ただし、動画SNSリテラシーは必須だ。今時の大学生の動画、ダンス関連の習熟度やリズム感は非常に高い。サービスに携わるなら年配者も、現代の若者のレベルを知るためにも動画SNSはやってみると良い。

◎Service、おもてなしの考え方

食については長く滞在したNYで経験を積んだ。日本は、味は全般に良い(悪くない)。インテリアはその昔は悪かったが、最近は改善されてきた。サービスは昔は最悪だったし、近年も良くはなっていない。ただし、京都の料亭や大阪には良いサービスがある。東京には良いサービスはほぼないと思う。再考の時期である。

残念ながら日本の外食・飲食産業には、良い人材が入ってこない現実がある。学生は、アルバイト時代の経験や業界全体のキャリアプランの未整備から先が見通せず、就職活動時に受験しない。若者自体は“淡楽早守”の傾向はあるが、昔に比べ洗練されマナーも良く、接客も上手になっている。ただ、Give/Receive=他人に、物質的精神的に何かを与えてこそ恩恵を受けられ成長することを、我々は再認識したい。
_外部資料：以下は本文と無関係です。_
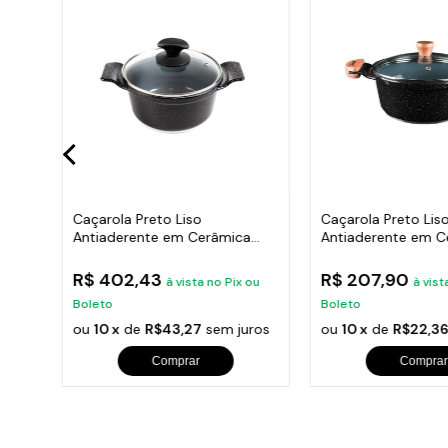
io
Caçarola Preto Liso
Caçarola Preto Lis
Antiaderente em Cerâmica
Antiaderente em C
Javali AA 30cm
Javali AM 20cm
R$ 402,43
R$ 207,90
ou
à vista no Pix ou
à vist
Boleto
Boleto
ros
ou
10 x
de
R$43,27
sem juros
ou
10 x
de
R$22,3
Comprar
Comprar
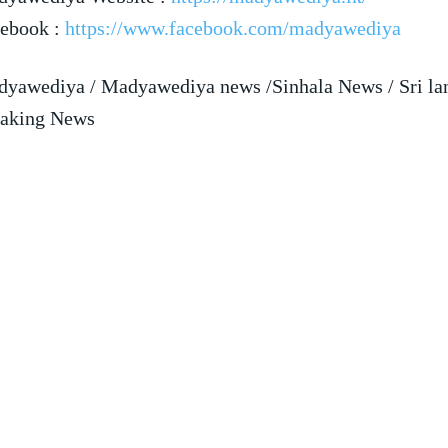
ebook :
https://www.facebook.com/madyawediya
yawediya / Madyawediya news /Sinhala News / Sri la
aking News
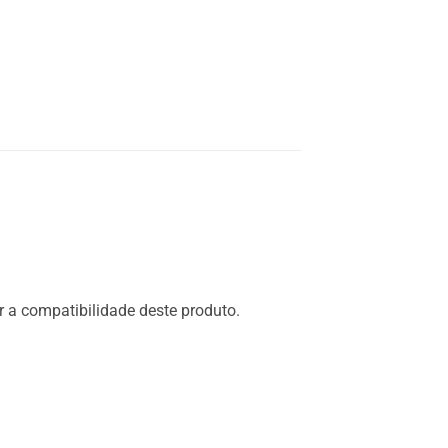
 a compatibilidade deste produto.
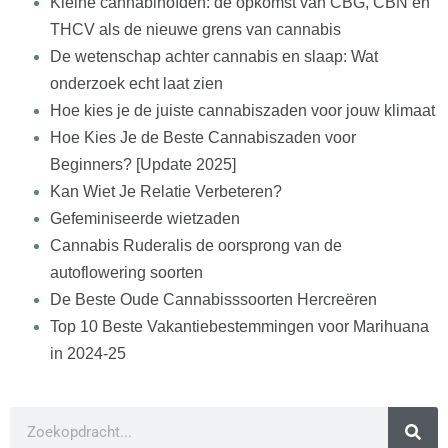
Kleine cannabinoïden: de opkomst van CBG, CBN en
THCV als de nieuwe grens van cannabis
De wetenschap achter cannabis en slaap: Wat
onderzoek echt laat zien
Hoe kies je de juiste cannabiszaden voor jouw klimaat
Hoe Kies Je de Beste Cannabiszaden voor
Beginners? [Update 2025]
Kan Wiet Je Relatie Verbeteren?
Gefeminiseerde wietzaden
Cannabis Ruderalis de oorsprong van de
autoflowering soorten
De Beste Oude Cannabisssoorten Hercreëren
Top 10 Beste Vakantiebestemmingen voor Marihuana
in 2024-25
◎Specialty、これが私(店舗・企業)の生きる道

マーケティングはブランド力とストーリーだ。ブランド力/ストーリーを持つことは、「さすが」と思わせる“洗脳力”を持つことだ。現状、日本の外食産業の商品力はかなり高い。個人的にUber Eatsなどでよく利用しているブランド、店もある。にも関わらず全体的に低迷感が拭えないのは、説得力が弱いから。専門性を高め、コンセプトを再発見して深掘りし訴求したい。消費者にとってのコアバリューは何か、を考えて狙いを絞り、ブレないようにして説得力・洗脳力を高めたい。

外食産業(チェーン)は、顧客の“期待”が“現実”よりも少し(小さく)上回り、実際に訪れた際の“認識・満足”が良い期待の方向に引き寄せられて「さすが!」と思われるように持って行きたい。嶋口氏の図で言えばDの状態だ。例えばスターバックスはそれができている。
 

 

◎Suggestion

Sが付くキーワードでまとめに入る。Simple/Specialty。アジアンフードでは、さすが、本格的だと思わせる媚びない町中華やエスニック、コリアンフードが勢いがありこのワードに当てはまる。中途半端に日本人に媚びないほうが良い。自分たちはこれしかできません、でかまわないのだ。なお、高級タイ、ベトナム料理は日本では空白地帯だと思う。また、US発のステーキハウス、ピータールーガーは日本では発信力、完成度に疑問がある。
 

 

Stay。日本にお金を落とす富裕層、日本に長期滞在する観光客層を狙って欲しい。ゴージャスで格好のいいお店を作ってほしい。また、アルコールで稼ごうとするのは止め、Soft Drink=ノンアルコール・ドリンクにも力を入れ、それぞれの料理そのもので勝負してほしい。

おわりに。「日の下に新しいものなし」である。時代の変化はフリルか必然か、見極めたい。必然性を常に追うべきでフリルは無視しよう。ひとのコアは変わらない。現代は情報過多だ。その他、先述してきた事柄や、最後のスライドに記したキーワードをご参考に。日本はこれからも「誇り高きガラパゴスな国」でよいのではないだろうか。